A friend of ours asked us if someone was planning a baby shower for us. When we replied no, she said she would do it. She's honestly our most generous friend, the one who puts others' needs ahead of her own. She's always inviting people over for dinner, giving people rides, buying people presents, etc.
Rather than burden her with another baby shower to plan, Matt and I decided to take matters into our own hands. We decided to plan our own shower. (I can hear the chorus of "tacky!" forming out there...)
Since we had already broken convention by planning our own shower, we decided we might as well break all the other rules too: no girls-only event, no party games, no gift opening--we decided to simply go bowling with all of our friends to celebrate the impending arrival of our baby!
Of course I felt the normal flashes of uncertainty and insecurity as we forged our own path: Will people think we are throwing a party for ourselves just to get presents? Will people even come? If people do come, will they have fun?
Luckily, in the end, we had a ball (pun intended!). At one point in the event, one of our male friends thanked us for inviting him. He expressed frustration at often being left out of baby showers. He explained that women want their partners to be involved in parenting, yet they exclude them from important celebrations. Although I absolutely appreciate time with just my female friends (like pre-natal yoga, for example), it felt right to be celebrating the impending arrival of our baby with all of our friends.

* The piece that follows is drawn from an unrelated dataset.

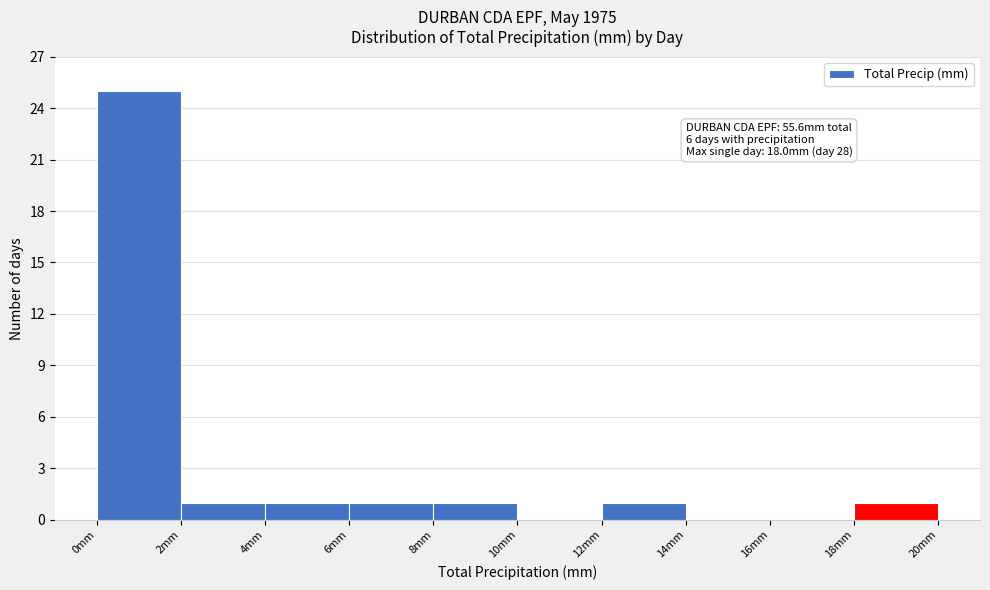

Which range on the x-axis has the tallest bar?

0 to 2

There are so many rules and protocols that surround important life transitions (engagements, weddings, babies, etc.). Sometimes, it can be easy to get caught up in "doing it how it's supposed to be done," instead of focusing on the meaning behind the event. For me, it's about bringing people together, building community, and having fun. If following the traditional pattern brings about those things, great! If it doesn't, it makes sense to do things differently. It's a straightforward concept, but it's not always so easy to implement.